Here’s a dialog in the Accessibility wizard as seen in my localization tool:
Here’s the same at runtime:
Quite the difference. Unlike the Welcome and Finish pages in wizards, this is a once-off thing – there’s no other place in Windows that works exactly like this one, so when the dialog was first introduced a good few languages saw truncations here. There are however some similarities with the Welcome and Finish pages: there are strings in the string table that affect the sizes used. Only there’s no clear mapping between those strings and the controls they’re used for. This is something we had to find out for ourselves.
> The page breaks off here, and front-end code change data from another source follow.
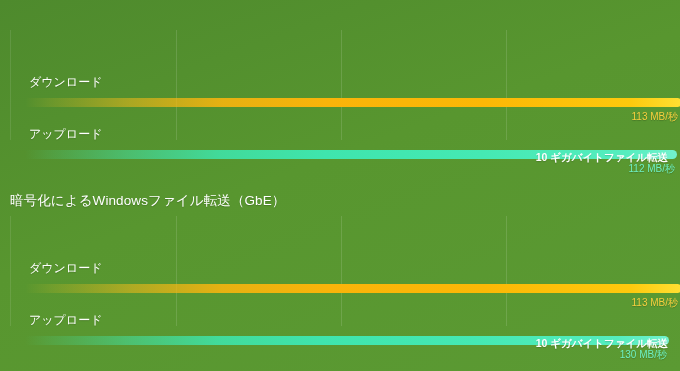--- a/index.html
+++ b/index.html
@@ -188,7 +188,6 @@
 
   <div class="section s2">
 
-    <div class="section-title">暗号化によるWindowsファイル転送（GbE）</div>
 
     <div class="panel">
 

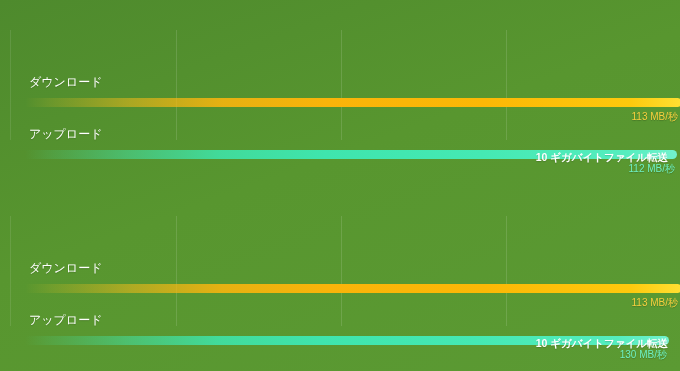--- a/index.html
+++ b/index.html
@@ -211,7 +211,7 @@
         <div class="track">
           <div class="bar upload" style="width:644px"></div>
         </div>
-        <div class="value upload" style="right:16px">130 MB/秒</div>
+        <div class="value upload" style="right:16px">170 MB/秒</div>
       </div>
 
     </div>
Here’s another example, something we struggled with in SP2. A dialog looks like this in my localization tool:
But sometimes it looks like this in runtime:
Never mind that a couple of controls are overlapping right now – that’s a separate problem. What tripped me up here is simply that the text is made bold at runtime. This is something I had no way of predicting.
These two bugs are similar in that you can not prevent them until you have some knowledge you can only gather at runtime (unless the developer is kind enough to offer it beforehand). But once you know what will happen to which control, you can detect a problem just by looking at the localized resources. Which is why it makes sense to start localizing or testing a few languages early.